QUESTION 1: FINANCING
Background Information Needed to Answer Question #1:
Review Shaun's criteria below to determine the best financing option to expand his business.
SHAUN’S CRITERIA
Hi Team,
I wanted to provide you some guidelines as you determine how we’ll finance our expansion. Please give this careful consideration, as we need to get this right.
- I estimate we’ll need $150,000 to increase capacity in order to stock the five additional pop-up stands.
- We’ll need to make sure we have additional funds available to increase our marketing efforts to stimulate demand.
- Cash flow is going to be tight, so I’d like to minimize interest payments.
- I’d like to maintain or increase our profit margins.
- Since I don’t have a lot of experience with big discount retailers, I’d like to add a thought partner with experience in this channel.
- If we’re successful over the next two years, we’ll likely seek additional capital to expand into more stores, so I’d like to do all we can now to enhance our credibility.
- We need to move on this quickly, so I’d like an answer by the end of the week.
-Shaun
FINANCING OPTIONS
As we have learned, there are pros and cons to all financing methods.
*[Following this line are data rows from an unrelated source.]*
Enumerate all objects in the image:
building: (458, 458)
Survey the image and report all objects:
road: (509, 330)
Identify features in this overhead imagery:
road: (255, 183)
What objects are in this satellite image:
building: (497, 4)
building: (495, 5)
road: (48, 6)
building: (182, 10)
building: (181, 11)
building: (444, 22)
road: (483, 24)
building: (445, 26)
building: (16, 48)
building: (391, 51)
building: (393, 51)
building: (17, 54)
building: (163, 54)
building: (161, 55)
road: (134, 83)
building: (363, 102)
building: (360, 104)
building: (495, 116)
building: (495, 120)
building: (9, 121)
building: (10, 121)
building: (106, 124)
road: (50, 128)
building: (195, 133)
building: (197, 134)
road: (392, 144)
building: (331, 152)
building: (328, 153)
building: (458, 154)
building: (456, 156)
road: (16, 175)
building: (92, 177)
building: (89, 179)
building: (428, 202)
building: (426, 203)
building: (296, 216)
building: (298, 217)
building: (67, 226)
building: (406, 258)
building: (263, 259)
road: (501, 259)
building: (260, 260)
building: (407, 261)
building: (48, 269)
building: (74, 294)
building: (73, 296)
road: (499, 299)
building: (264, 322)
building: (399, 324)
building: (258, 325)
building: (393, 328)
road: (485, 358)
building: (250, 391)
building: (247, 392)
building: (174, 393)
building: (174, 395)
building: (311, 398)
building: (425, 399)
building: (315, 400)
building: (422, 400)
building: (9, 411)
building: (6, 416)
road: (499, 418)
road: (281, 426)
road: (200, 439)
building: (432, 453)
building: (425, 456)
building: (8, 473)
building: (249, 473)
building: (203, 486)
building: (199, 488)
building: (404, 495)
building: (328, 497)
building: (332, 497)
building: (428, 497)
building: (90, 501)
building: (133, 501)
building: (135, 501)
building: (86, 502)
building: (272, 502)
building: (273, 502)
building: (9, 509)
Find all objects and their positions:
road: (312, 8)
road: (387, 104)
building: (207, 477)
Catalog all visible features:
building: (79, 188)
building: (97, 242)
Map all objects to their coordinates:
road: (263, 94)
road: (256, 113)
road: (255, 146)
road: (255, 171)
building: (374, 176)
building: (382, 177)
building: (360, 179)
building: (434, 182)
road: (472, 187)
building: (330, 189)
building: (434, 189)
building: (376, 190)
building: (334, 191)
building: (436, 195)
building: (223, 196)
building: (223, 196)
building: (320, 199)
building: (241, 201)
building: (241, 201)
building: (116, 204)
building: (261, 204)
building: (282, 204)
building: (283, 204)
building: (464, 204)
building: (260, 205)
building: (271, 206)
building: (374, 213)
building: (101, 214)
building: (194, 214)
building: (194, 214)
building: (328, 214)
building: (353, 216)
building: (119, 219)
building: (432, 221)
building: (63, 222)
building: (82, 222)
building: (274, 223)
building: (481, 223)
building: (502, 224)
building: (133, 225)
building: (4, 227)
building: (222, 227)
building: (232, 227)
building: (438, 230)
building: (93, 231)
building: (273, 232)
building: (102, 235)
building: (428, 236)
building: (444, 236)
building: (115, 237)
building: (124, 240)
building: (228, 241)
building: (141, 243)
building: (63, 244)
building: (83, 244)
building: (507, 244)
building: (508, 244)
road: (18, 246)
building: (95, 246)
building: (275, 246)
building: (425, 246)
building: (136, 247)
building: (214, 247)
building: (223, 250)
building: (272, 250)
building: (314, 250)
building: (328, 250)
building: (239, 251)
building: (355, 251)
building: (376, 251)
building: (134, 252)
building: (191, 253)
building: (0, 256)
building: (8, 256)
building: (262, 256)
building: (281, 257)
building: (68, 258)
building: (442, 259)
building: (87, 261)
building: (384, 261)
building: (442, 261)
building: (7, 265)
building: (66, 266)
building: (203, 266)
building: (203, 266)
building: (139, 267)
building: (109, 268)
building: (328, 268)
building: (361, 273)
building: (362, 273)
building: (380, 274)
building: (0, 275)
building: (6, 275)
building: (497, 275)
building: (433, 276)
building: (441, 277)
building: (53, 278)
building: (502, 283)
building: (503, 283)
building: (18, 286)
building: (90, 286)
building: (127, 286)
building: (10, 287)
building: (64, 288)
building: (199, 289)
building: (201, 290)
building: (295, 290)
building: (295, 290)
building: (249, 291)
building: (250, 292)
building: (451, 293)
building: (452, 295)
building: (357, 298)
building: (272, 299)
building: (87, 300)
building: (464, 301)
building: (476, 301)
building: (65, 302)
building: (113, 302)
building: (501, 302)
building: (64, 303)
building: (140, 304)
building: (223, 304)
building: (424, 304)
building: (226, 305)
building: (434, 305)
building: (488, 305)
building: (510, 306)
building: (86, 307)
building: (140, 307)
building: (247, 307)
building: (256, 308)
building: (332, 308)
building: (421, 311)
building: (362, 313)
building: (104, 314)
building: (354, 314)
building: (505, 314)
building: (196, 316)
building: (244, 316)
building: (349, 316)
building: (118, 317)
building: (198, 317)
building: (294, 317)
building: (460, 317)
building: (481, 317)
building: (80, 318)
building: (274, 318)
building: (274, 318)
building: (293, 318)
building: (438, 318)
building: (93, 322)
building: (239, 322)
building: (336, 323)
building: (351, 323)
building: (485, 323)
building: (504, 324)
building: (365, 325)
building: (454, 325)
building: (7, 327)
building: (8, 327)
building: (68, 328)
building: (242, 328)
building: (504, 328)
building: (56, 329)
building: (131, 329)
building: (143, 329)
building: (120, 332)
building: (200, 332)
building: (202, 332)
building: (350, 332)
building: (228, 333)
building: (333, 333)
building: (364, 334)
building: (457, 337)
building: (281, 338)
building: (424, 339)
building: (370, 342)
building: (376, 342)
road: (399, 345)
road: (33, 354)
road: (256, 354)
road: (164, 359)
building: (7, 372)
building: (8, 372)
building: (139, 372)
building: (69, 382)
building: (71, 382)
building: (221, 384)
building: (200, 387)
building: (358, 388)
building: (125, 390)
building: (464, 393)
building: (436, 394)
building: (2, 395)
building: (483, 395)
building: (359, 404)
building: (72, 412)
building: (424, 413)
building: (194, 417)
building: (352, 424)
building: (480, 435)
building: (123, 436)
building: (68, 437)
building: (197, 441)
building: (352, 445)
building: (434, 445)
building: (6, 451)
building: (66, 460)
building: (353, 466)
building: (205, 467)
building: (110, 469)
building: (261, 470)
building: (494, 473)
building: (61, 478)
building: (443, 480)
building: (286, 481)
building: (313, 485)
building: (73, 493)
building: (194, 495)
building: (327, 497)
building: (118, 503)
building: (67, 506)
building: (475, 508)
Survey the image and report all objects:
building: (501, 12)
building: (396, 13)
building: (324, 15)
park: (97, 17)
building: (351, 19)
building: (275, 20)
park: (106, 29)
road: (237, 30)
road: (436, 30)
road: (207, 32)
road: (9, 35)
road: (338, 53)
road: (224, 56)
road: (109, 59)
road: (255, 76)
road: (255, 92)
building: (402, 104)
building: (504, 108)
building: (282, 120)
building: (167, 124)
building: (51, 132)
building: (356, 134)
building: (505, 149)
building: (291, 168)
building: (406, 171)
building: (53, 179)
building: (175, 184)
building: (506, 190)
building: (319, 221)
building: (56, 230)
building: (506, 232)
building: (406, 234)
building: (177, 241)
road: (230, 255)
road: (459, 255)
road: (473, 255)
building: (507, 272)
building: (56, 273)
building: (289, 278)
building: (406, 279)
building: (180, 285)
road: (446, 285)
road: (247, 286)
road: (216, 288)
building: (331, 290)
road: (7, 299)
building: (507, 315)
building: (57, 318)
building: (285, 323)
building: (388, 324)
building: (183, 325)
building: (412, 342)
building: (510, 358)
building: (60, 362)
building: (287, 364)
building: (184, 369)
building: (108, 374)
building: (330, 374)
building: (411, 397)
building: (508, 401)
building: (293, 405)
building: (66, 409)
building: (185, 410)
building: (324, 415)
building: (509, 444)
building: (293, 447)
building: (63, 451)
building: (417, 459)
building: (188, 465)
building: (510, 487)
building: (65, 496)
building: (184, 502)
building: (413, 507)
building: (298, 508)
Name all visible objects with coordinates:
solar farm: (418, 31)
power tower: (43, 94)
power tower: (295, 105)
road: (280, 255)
Which of the three financing methods would be the best fit based on Shaun's criteria above?
Option 1: Equity
Raise $150,000 from a venture capital firm in exchange for 30% of the company.
Option 2: Debt
Secure a loan of $150,000 at a 10% annual interest rate, to be repaid over 7 years.
Option 3: Debt + Self-Financing
Secure a loan of $100,000 at a 7% annual interest rate, to be repaid over 7 years, and self-finance the remaining $50,000.